[Page-level text extractions]
══════
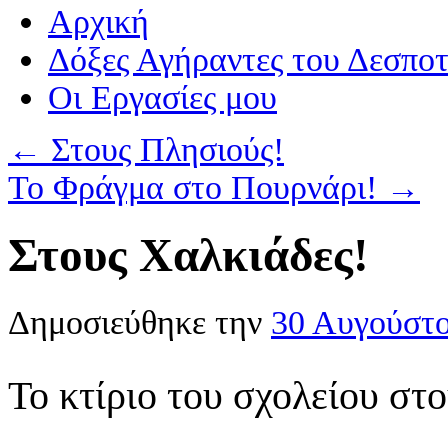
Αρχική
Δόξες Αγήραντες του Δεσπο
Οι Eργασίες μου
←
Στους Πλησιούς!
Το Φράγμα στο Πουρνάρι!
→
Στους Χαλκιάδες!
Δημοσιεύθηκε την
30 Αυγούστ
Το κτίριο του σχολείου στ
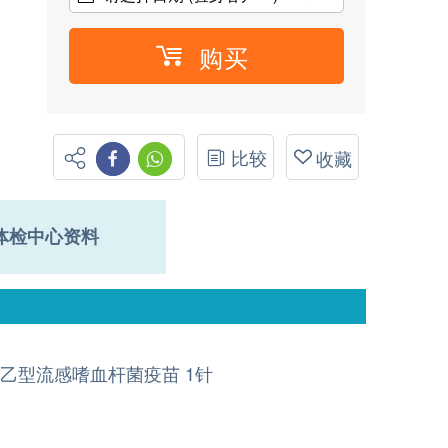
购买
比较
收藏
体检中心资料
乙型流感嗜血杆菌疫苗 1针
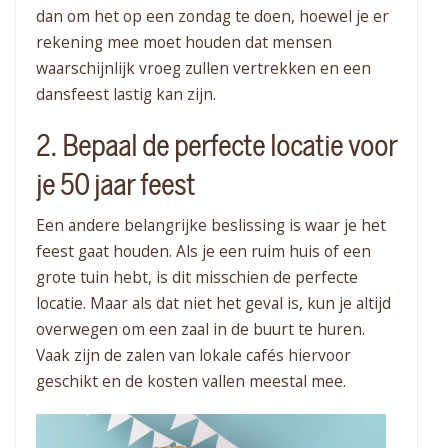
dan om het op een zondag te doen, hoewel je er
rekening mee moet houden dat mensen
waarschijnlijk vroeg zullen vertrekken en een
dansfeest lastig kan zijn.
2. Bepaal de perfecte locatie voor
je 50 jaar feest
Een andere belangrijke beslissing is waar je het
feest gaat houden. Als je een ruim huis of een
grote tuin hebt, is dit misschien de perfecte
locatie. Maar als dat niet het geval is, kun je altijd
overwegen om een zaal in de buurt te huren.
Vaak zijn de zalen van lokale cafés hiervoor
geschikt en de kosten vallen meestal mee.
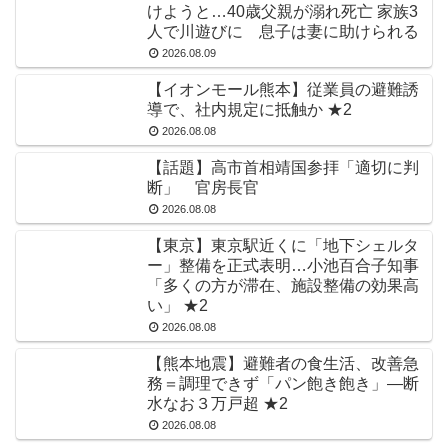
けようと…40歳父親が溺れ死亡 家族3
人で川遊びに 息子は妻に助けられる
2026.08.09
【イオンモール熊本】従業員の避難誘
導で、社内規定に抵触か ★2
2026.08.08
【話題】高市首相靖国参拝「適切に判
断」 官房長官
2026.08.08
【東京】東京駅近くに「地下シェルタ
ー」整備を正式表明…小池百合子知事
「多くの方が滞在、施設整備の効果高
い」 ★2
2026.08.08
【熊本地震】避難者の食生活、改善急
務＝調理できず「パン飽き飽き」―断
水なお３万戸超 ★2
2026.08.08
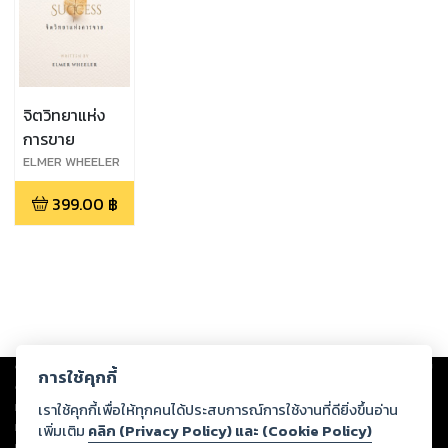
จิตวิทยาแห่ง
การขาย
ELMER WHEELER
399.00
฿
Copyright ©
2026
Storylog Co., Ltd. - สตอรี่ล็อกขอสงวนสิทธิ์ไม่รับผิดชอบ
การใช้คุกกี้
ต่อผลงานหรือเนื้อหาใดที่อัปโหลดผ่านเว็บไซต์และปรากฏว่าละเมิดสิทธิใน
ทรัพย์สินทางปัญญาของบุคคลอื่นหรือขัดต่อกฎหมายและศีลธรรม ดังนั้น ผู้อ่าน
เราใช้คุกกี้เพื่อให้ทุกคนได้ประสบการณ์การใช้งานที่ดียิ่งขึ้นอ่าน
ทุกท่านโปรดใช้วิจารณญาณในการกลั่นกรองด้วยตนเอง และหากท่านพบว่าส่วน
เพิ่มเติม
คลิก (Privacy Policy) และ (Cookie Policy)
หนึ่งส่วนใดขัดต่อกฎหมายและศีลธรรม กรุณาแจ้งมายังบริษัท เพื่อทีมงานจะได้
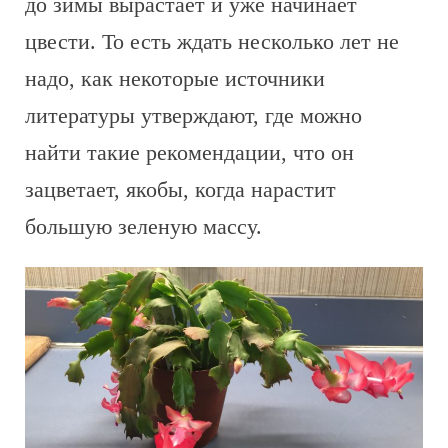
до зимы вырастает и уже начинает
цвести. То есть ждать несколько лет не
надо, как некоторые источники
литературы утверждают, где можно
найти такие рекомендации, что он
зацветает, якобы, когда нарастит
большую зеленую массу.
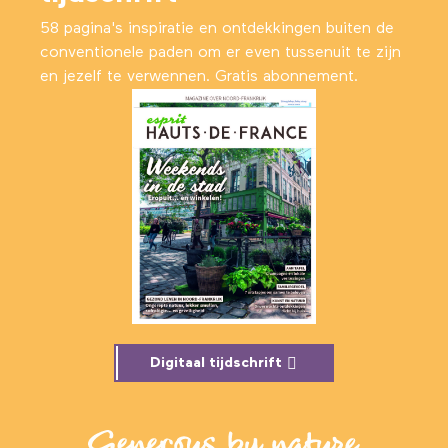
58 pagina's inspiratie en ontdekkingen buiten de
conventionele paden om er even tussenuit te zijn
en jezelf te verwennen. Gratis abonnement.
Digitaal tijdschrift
══════
● TASK REQUIREMENTS: Using the data above, copy each line that contains "locatie".

● RESPONSE TO THE EXERCISE:
2. Bepaal de perfecte locatie voor
locatie. Maar als dat niet het geval is, kun je altijd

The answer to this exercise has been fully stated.